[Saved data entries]
- Opening Delimiter -
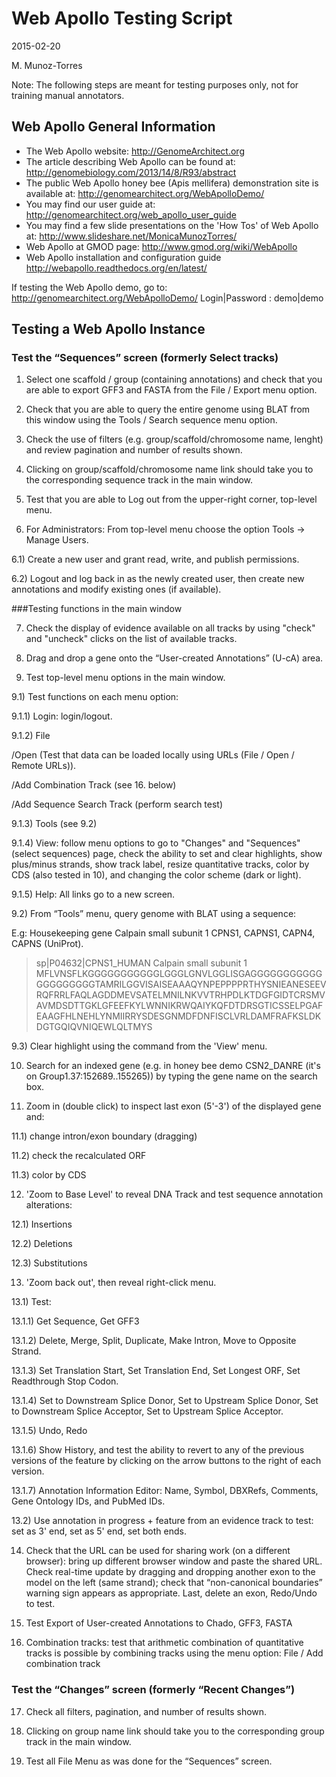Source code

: # Web Apollo Testing Script

2015-02-20

M. Munoz-Torres

Note: The following steps are meant for testing purposes only, not for training manual annotators.

## Web Apollo General Information
- The Web Apollo website:
http://GenomeArchitect.org
- The article describing Web Apollo can be found at:  
http://genomebiology.com/2013/14/8/R93/abstract
- The public Web Apollo honey bee (Apis mellifera) demonstration site is available at: 
http://genomearchitect.org/WebApolloDemo/
- You may find our user guide at:
http://genomearchitect.org/web_apollo_user_guide
- You may find a few slide presentations on the 'How Tos' of Web Apollo at:
http://www.slideshare.net/MonicaMunozTorres/
- Web Apollo at GMOD page: 
http://www.gmod.org/wiki/WebApollo 
- Web Apollo installation and configuration guide
http://webapollo.readthedocs.org/en/latest/

If testing the Web Apollo demo, go to: http://genomearchitect.org/WebApolloDemo/ 
Login|Password : demo|demo


## Testing a Web Apollo Instance

### Test the “Sequences” screen (formerly Select tracks)

1) Select one scaffold / group (containing annotations) and check that you are able to export GFF3 and FASTA from the File / Export menu option.

2) Check that you are able to query the entire genome using BLAT from this window using the Tools / Search sequence menu option.

3) Check the use of filters (e.g. group/scaffold/chromosome name, lenght) and review pagination and number of results shown.

4) Clicking on group/scaffold/chromosome name link should take you to the corresponding sequence track in the main window.

5) Test that you are able to Log out from the upper-right corner, top-level menu.

6) For Administrators: From top-level menu choose the option Tools -> Manage Users. 

6.1) Create a new user and grant read, write, and publish permissions.

6.2) Logout and log back in as the newly created user, then create new annotations and modify existing ones (if available).

###Testing functions in the main window

7) Check the display of evidence available on all  tracks by using "check" and "uncheck" clicks on the list of available tracks.

8) Drag and drop a gene onto the “User-created Annotations” (U-cA) area.

9) Test top-level menu options in the main window.

9.1) Test functions on each menu option:

9.1.1) Login: login/logout. 

9.1.2) File 

   /Open (Test that data can be loaded locally using URLs (File / Open / Remote URLs)).

   /Add Combination Track (see 16. below)

   /Add Sequence Search Track (perform search test)

9.1.3) Tools (see 9.2)

9.1.4) View: follow menu options to go to "Changes" and "Sequences" (select sequences) page, check the ability to set and clear highlights, show plus/minus strands, show track label, resize quantitative tracks, color by CDS (also tested in 10), and changing the color scheme (dark or light).

9.1.5) Help: All links go to a new screen.

9.2) From “Tools” menu, query genome with BLAT using a sequence: 

E.g: Housekeeping gene Calpain small subunit 1 CPNS1, CAPNS1, CAPN4, CAPNS (UniProt).

>sp|P04632|CPNS1_HUMAN Calpain small subunit 1 MFLVNSFLKGGGGGGGGGGGLGGGLGNVLGGLISGAGGGGGGGGGGGGGGGGGGGGTAMRILGGVISAISEAAAQYNPEPPPPRTHYSNIEANESEEVRQFRRLFAQLAGDDMEVSATELMNILNKVVTRHPDLKTDGFGIDTCRSMVAVMDSDTTGKLGFEEFKYLWNNIKRWQAIYKQFDTDRSGTICSSELPGAFEAAGFHLNEHLYNMIIRRYSDESGNMDFDNFISCLVRLDAMFRAFKSLDKDGTGQIQVNIQEWLQLTMYS

9.3) Clear highlight using the command from the 'View' menu.

10) Search for an indexed gene (e.g. in honey bee demo CSN2_DANRE (it's on Group1.37:152689..155265)) by typing the gene name on the search box. 

11) Zoom in (double click) to inspect last exon (5'-3') of the displayed gene and:

11.1) change intron/exon boundary (dragging)

11.2) check the recalculated ORF

11.3) color by CDS

12) 'Zoom to Base Level' to reveal DNA Track and test sequence annotation alterations: 

12.1) Insertions 

12.2) Deletions 

12.3) Substitutions

13) 'Zoom back out', then reveal right-click menu. 

13.1) Test: 

13.1.1) Get Sequence, Get GFF3

13.1.2) Delete, Merge, Split, Duplicate, Make Intron, Move to Opposite Strand.

13.1.3) Set Translation Start, Set Translation End, Set Longest ORF, Set Readthrough Stop Codon.

13.1.4) Set to Downstream Splice Donor, Set to Upstream Splice Donor, Set to Downstream Splice Acceptor, Set to Upstream Splice Acceptor.

13.1.5) Undo, Redo

13.1.6) Show History, and test the ability to revert to any of the previous versions of the feature by clicking on the arrow buttons to the right of each version.

13.1.7) Annotation Information Editor: Name, Symbol, DBXRefs, Comments, Gene Ontology IDs, and PubMed IDs.

13.2) Use annotation in progress + feature from an evidence track to test: set as 3' end, set as 5' end, set both ends.

14) Check that the URL can be used for sharing work (on a different browser): bring up different browser window and paste the shared URL. Check real-time update by dragging and dropping another exon to the model on the left (same strand); check that “non-canonical boundaries” warning sign appears as appropriate. Last, delete an exon, Redo/Undo to test. 

15) Test Export of User-created Annotations to Chado, GFF3, FASTA

16) Combination tracks: test that arithmetic combination of quantitative tracks is possible by combining tracks using the menu option: File / Add combination track


### Test the “Changes” screen (formerly “Recent Changes”)

17) Check all filters, pagination, and number of results shown.

18) Clicking on group name link should take you to the corresponding group track in the main window.

19) Test all File Menu as was done for the “Sequences” screen.

<!--
### Test Bulk-Update

13) Click on "Changes"  Verify that we can select all / none / displayed and paginate

14) Verify that, if "Status" is enabled, we can update the status for multiple selected.

15) Verify that we can delete multiple selected types.   If a gene is deleted, the sub-features should also be deleted.   Should a gene exist without sub-features?

16) Select features across multiple tracks and confirm above bulk updates.
-->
- Closing Delimiter -
WHAT IS EXPECTED —
Reprint exactly the lines above that start at the one with "10) Search for" and end at the one with "14) Check that", keeping both and adding none.

WRITTEN ANSWER —
10) Search for an indexed gene (e.g. in honey bee demo CSN2_DANRE (it's on Group1.37:152689..155265)) by typing the gene name on the search box. 

11) Zoom in (double click) to inspect last exon (5'-3') of the displayed gene and:

11.1) change intron/exon boundary (dragging)

11.2) check the recalculated ORF

11.3) color by CDS

12) 'Zoom to Base Level' to reveal DNA Track and test sequence annotation alterations: 

12.1) Insertions 

12.2) Deletions 

12.3) Substitutions

13) 'Zoom back out', then reveal right-click menu. 

13.1) Test: 

13.1.1) Get Sequence, Get GFF3

13.1.2) Delete, Merge, Split, Duplicate, Make Intron, Move to Opposite Strand.

13.1.3) Set Translation Start, Set Translation End, Set Longest ORF, Set Readthrough Stop Codon.

13.1.4) Set to Downstream Splice Donor, Set to Upstream Splice Donor, Set to Downstream Splice Acceptor, Set to Upstream Splice Acceptor.

13.1.5) Undo, Redo

13.1.6) Show History, and test the ability to revert to any of the previous versions of the feature by clicking on the arrow buttons to the right of each version.

13.1.7) Annotation Information Editor: Name, Symbol, DBXRefs, Comments, Gene Ontology IDs, and PubMed IDs.

13.2) Use annotation in progress + feature from an evidence track to test: set as 3' end, set as 5' end, set both ends.

14) Check that the URL can be used for sharing work (on a different browser): bring up different browser window and paste the shared URL. Check real-time update by dragging and dropping another exon to the model on the left (same strand); check that “non-canonical boundaries” warning sign appears as appropriate. Last, delete an exon, Redo/Undo to test. 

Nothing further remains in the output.